> **DATA SHOWN**:
============

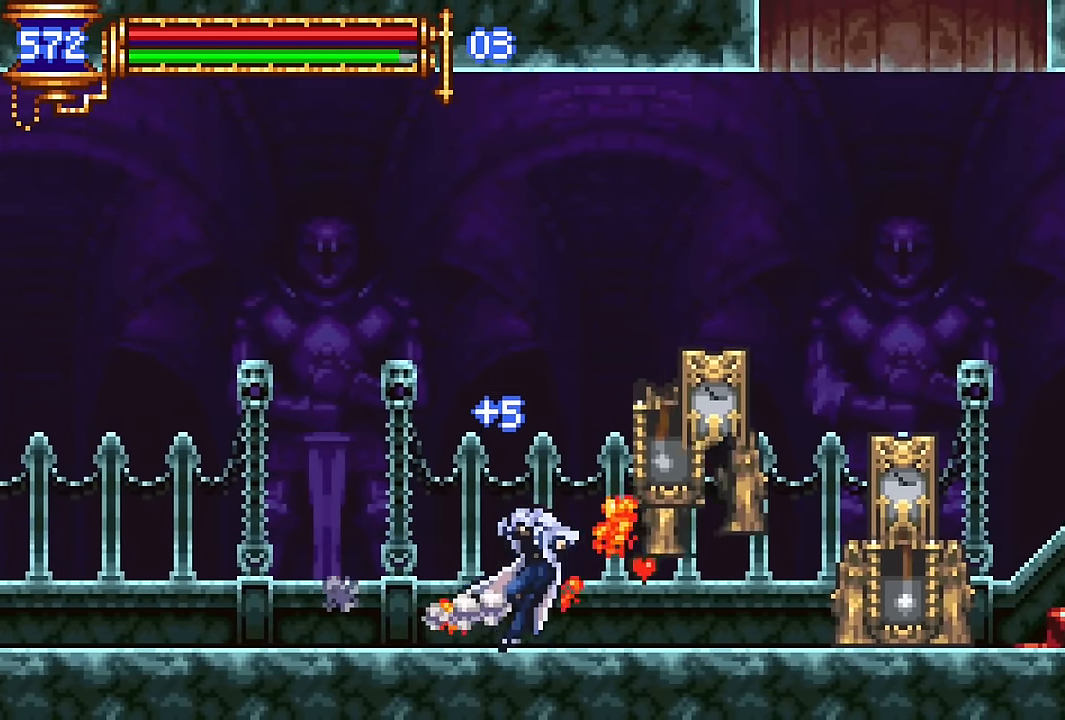
{"buttons": ["DPAD_RIGHT"], "events": [[84, "DPAD_LEFT", "up"], [167, "CROSS", "down"], [167, "DPAD_RIGHT", "down"], [200, "CROSS", "up"], [350, "SQUARE", "down"], [450, "SQUARE", "up"]]}
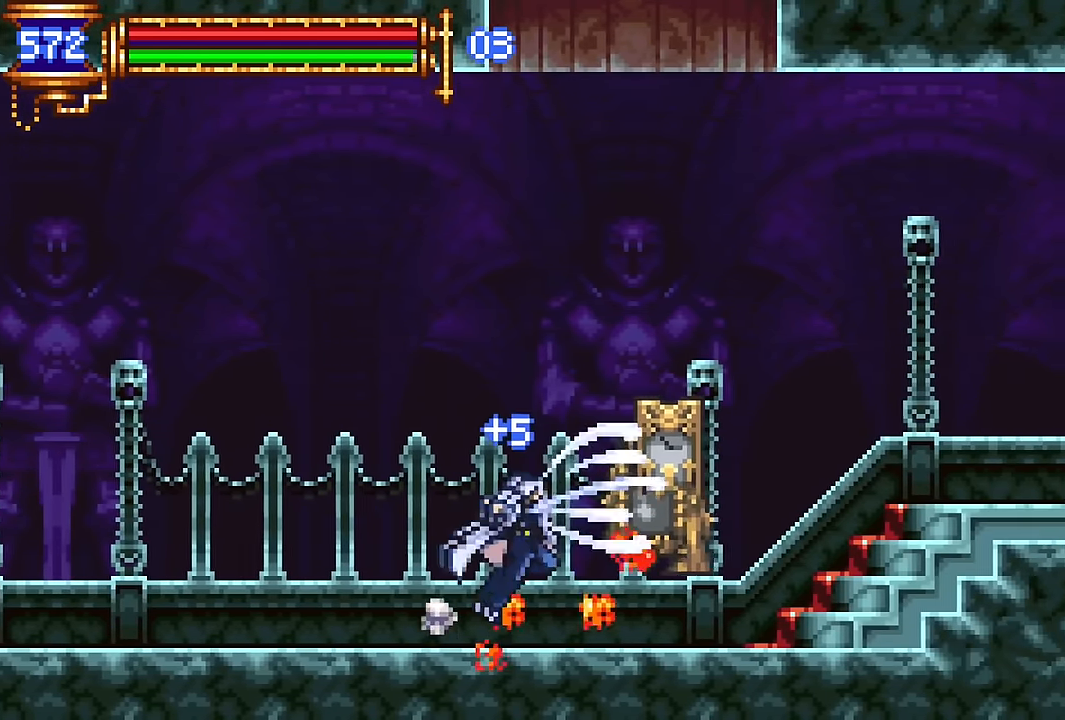
{"buttons": ["DPAD_RIGHT"], "events": [[17, "DPAD_RIGHT", "up"], [84, "DPAD_LEFT", "down"], [217, "DPAD_LEFT", "up"], [300, "CROSS", "down"], [317, "DPAD_RIGHT", "down"], [367, "CROSS", "up"]]}
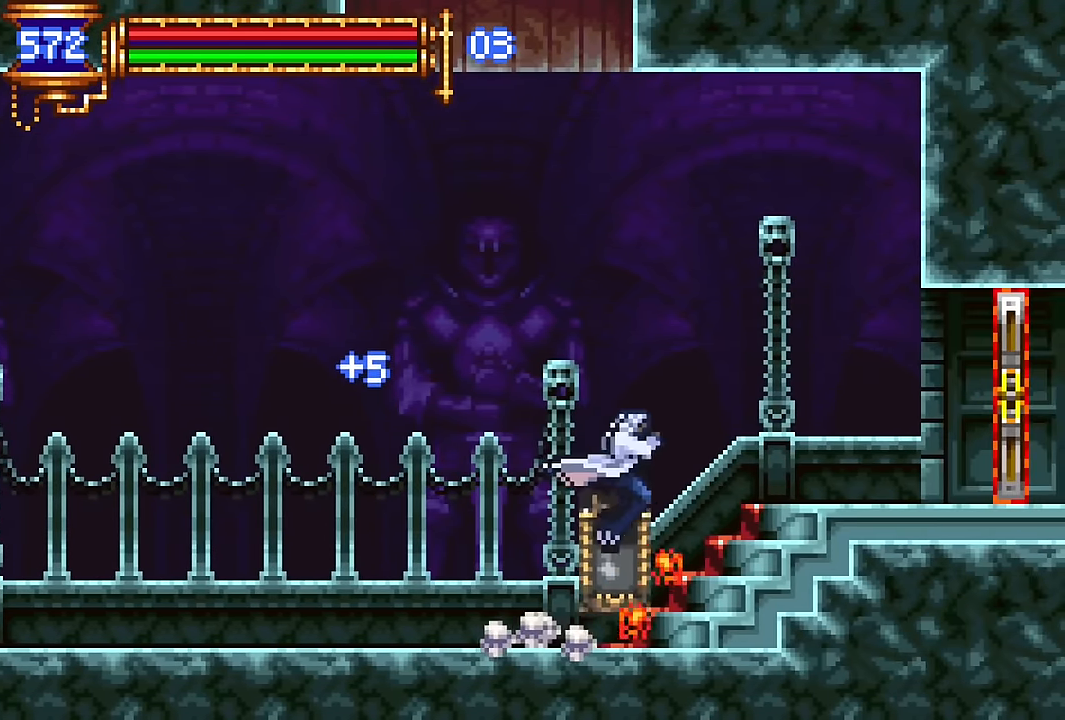
{"buttons": [], "events": [[200, "CROSS", "down"], [267, "CROSS", "up"], [467, "DPAD_RIGHT", "up"]]}
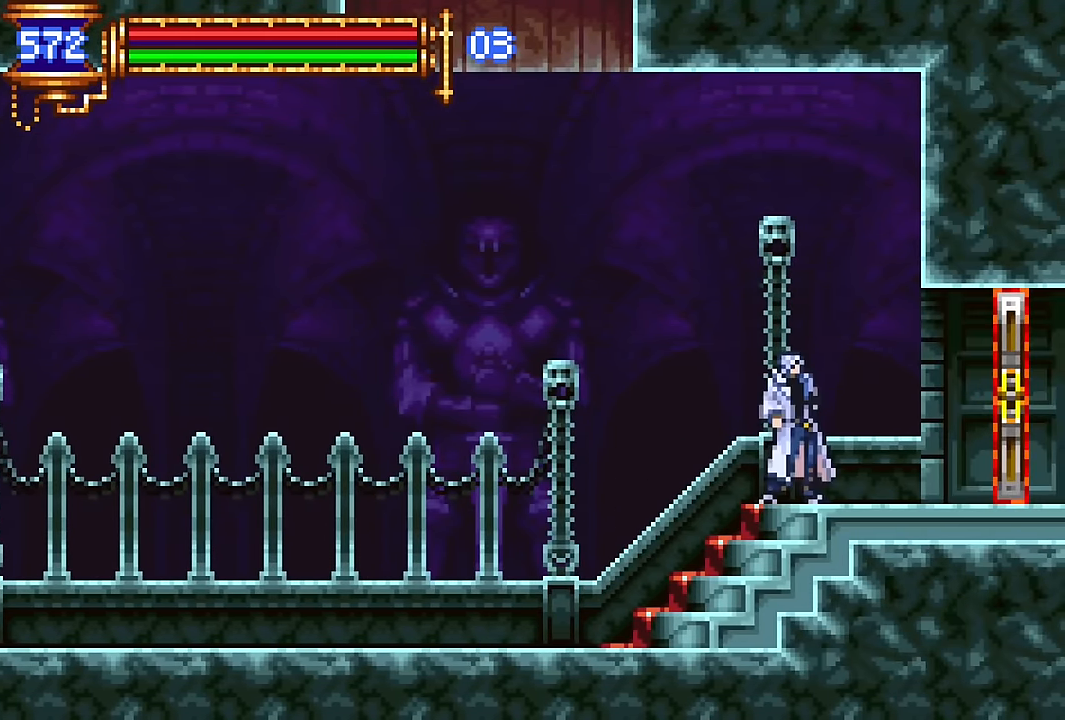
{"buttons": ["CROSS", "DPAD_UP", "DPAD_LEFT"], "events": [[50, "CROSS", "down"], [167, "DPAD_LEFT", "down"], [317, "CROSS", "up"], [384, "CROSS", "down"], [400, "DPAD_UP", "down"]]}
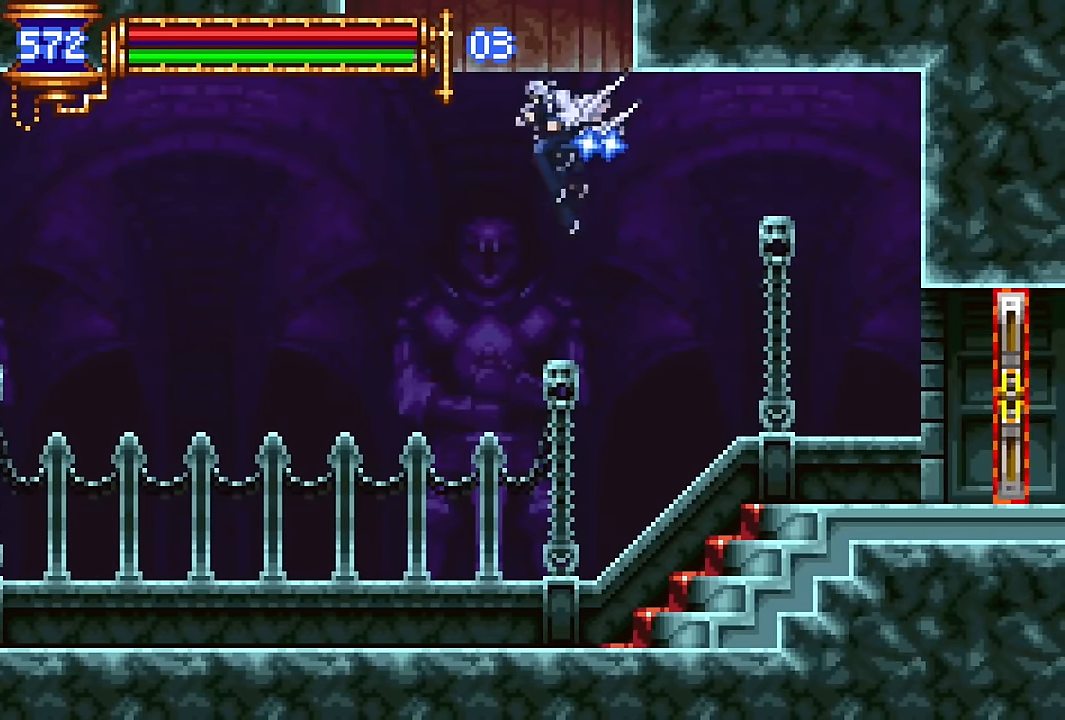
{"buttons": ["DPAD_UP", "DPAD_LEFT"], "events": [[117, "CROSS", "up"]]}
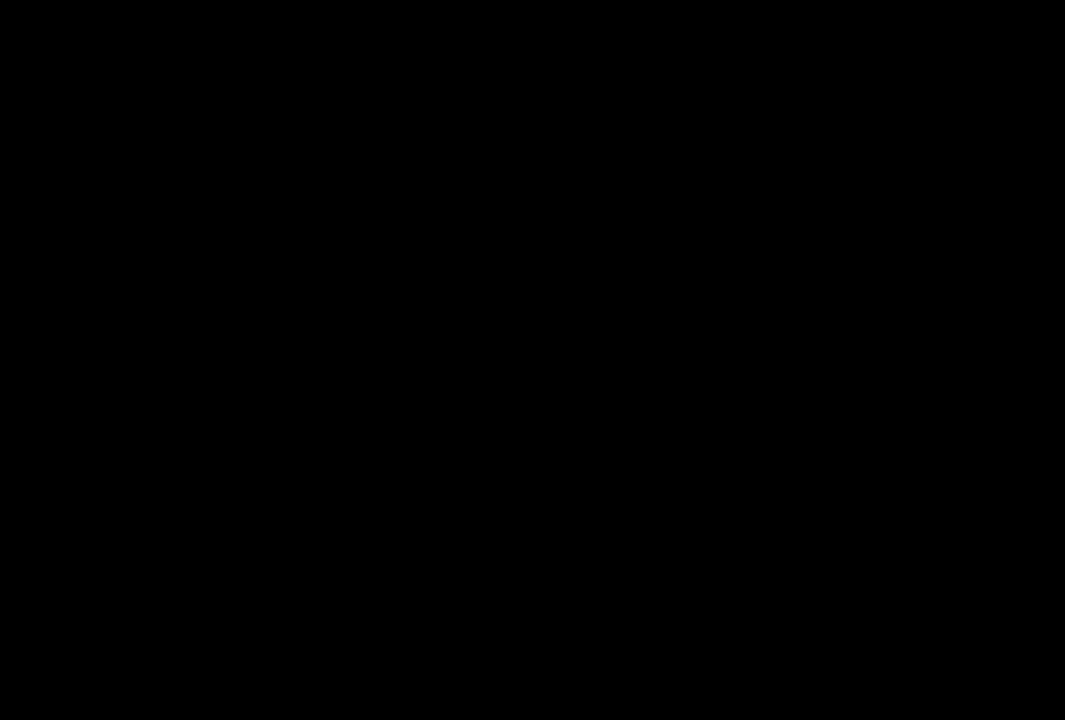
{"buttons": ["DPAD_DOWN", "DPAD_LEFT"], "events": [[300, "DPAD_UP", "up"], [467, "DPAD_DOWN", "down"]]}
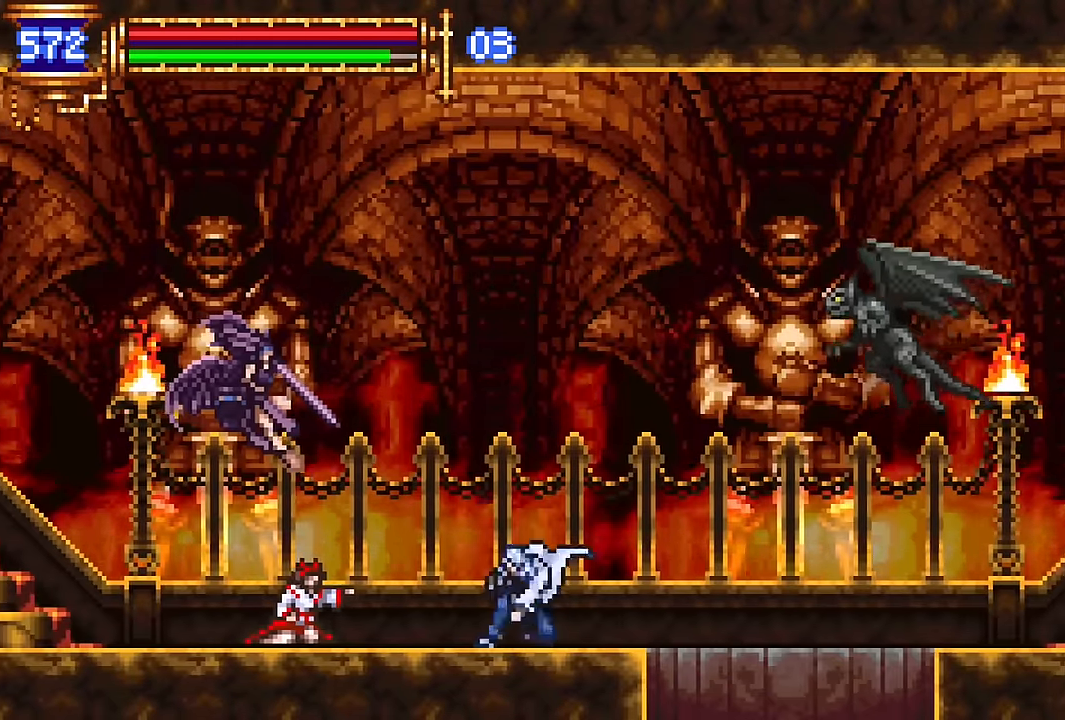
{"buttons": ["DPAD_LEFT"], "events": [[33, "CROSS", "down"], [100, "CROSS", "up"], [183, "CROSS", "down"], [350, "CROSS", "up"], [400, "DPAD_DOWN", "up"]]}
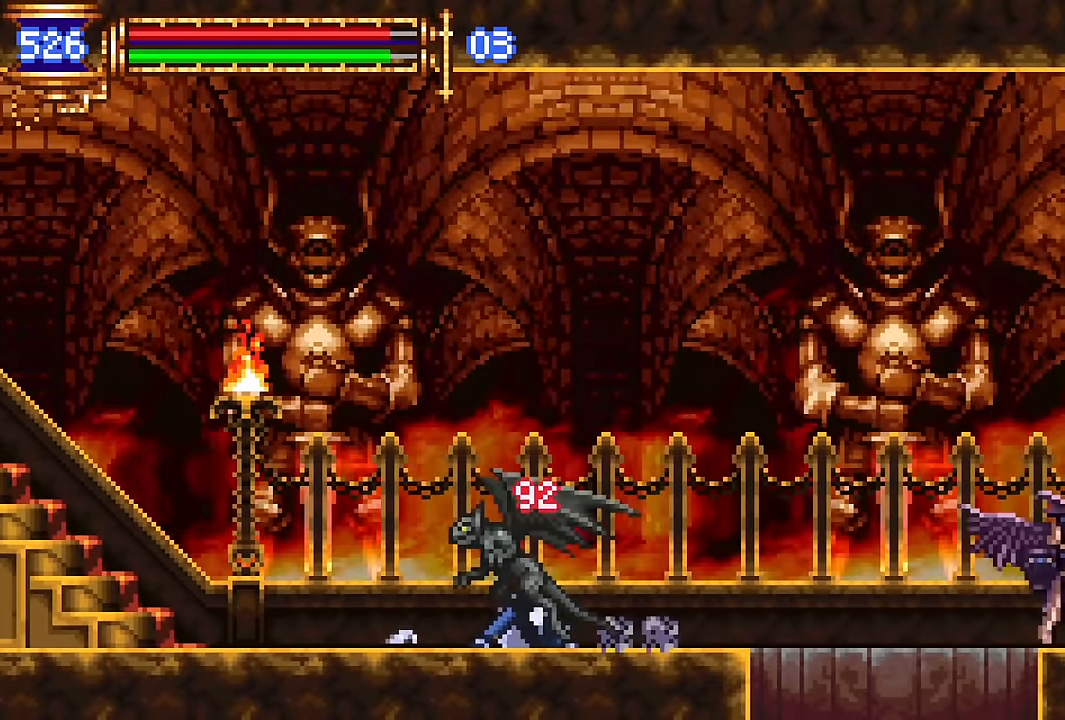
{"buttons": ["CROSS"], "events": [[83, "DPAD_LEFT", "up"], [117, "DPAD_RIGHT", "down"], [217, "CROSS", "down"], [217, "DPAD_RIGHT", "up"], [350, "DPAD_LEFT", "down"], [433, "DPAD_LEFT", "up"]]}
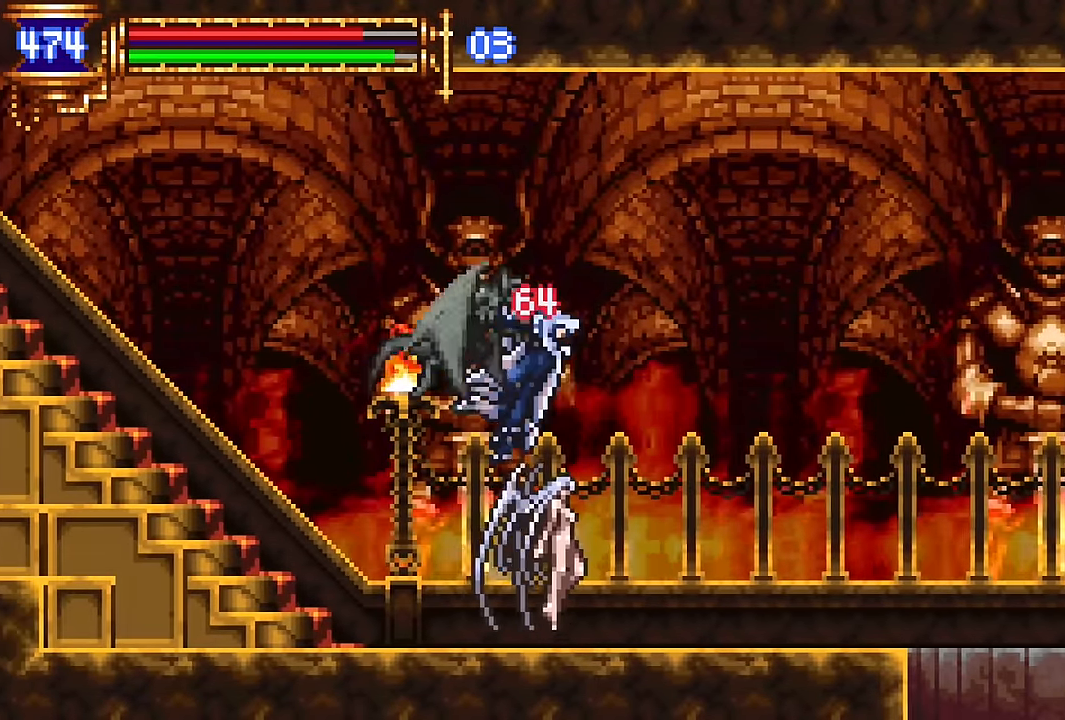
{"buttons": ["DPAD_LEFT"], "events": [[17, "CROSS", "up"], [183, "DPAD_LEFT", "down"]]}
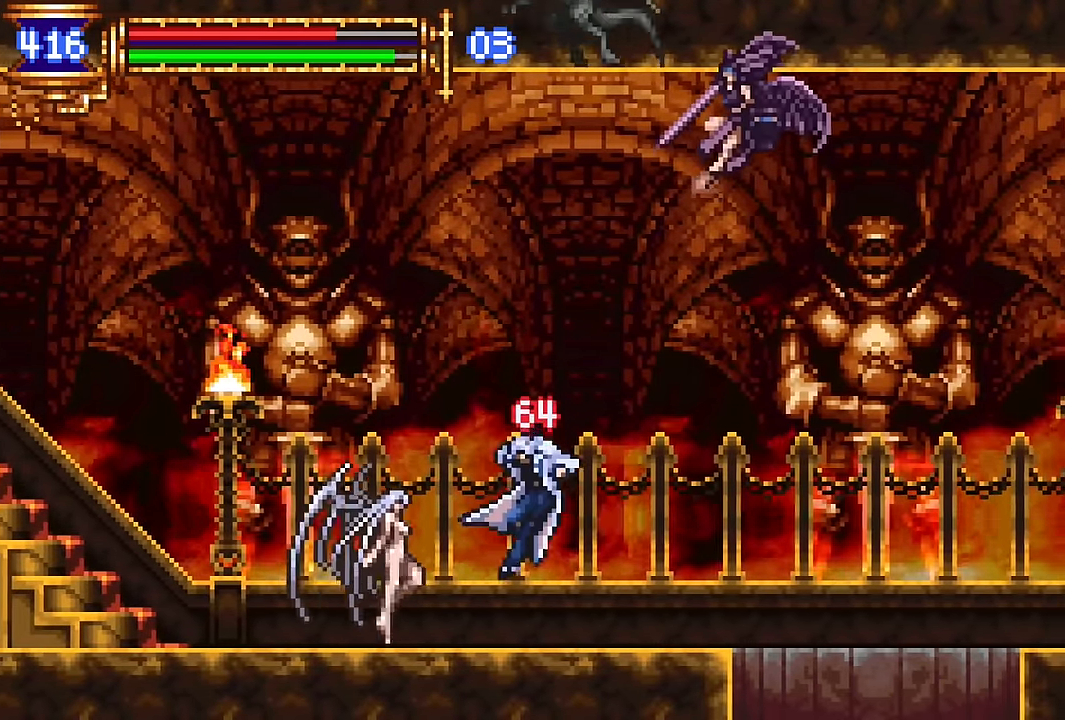
{"buttons": ["DPAD_LEFT"], "events": [[50, "CROSS", "down"], [150, "DPAD_UP", "down"], [267, "CROSS", "up"], [500, "DPAD_UP", "up"]]}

============

Every line of the material must be reproduced verbatim; the pictures are to be omitted.

{"buttons": ["DPAD_RIGHT"], "events": [[84, "DPAD_LEFT", "up"], [167, "CROSS", "down"], [167, "DPAD_RIGHT", "down"], [200, "CROSS", "up"], [350, "SQUARE", "down"], [450, "SQUARE", "up"]]}
{"buttons": ["DPAD_RIGHT"], "events": [[17, "DPAD_RIGHT", "up"], [84, "DPAD_LEFT", "down"], [217, "DPAD_LEFT", "up"], [300, "CROSS", "down"], [317, "DPAD_RIGHT", "down"], [367, "CROSS", "up"]]}
{"buttons": [], "events": [[200, "CROSS", "down"], [267, "CROSS", "up"], [467, "DPAD_RIGHT", "up"]]}
{"buttons": ["CROSS", "DPAD_UP", "DPAD_LEFT"], "events": [[50, "CROSS", "down"], [167, "DPAD_LEFT", "down"], [317, "CROSS", "up"], [384, "CROSS", "down"], [400, "DPAD_UP", "down"]]}
{"buttons": ["DPAD_UP", "DPAD_LEFT"], "events": [[117, "CROSS", "up"]]}
{"buttons": ["DPAD_DOWN", "DPAD_LEFT"], "events": [[300, "DPAD_UP", "up"], [467, "DPAD_DOWN", "down"]]}
{"buttons": ["DPAD_LEFT"], "events": [[33, "CROSS", "down"], [100, "CROSS", "up"], [183, "CROSS", "down"], [350, "CROSS", "up"], [400, "DPAD_DOWN", "up"]]}
{"buttons": ["CROSS"], "events": [[83, "DPAD_LEFT", "up"], [117, "DPAD_RIGHT", "down"], [217, "CROSS", "down"], [217, "DPAD_RIGHT", "up"], [350, "DPAD_LEFT", "down"], [433, "DPAD_LEFT", "up"]]}
{"buttons": ["DPAD_LEFT"], "events": [[17, "CROSS", "up"], [183, "DPAD_LEFT", "down"]]}
{"buttons": ["DPAD_LEFT"], "events": [[50, "CROSS", "down"], [150, "DPAD_UP", "down"], [267, "CROSS", "up"], [500, "DPAD_UP", "up"]]}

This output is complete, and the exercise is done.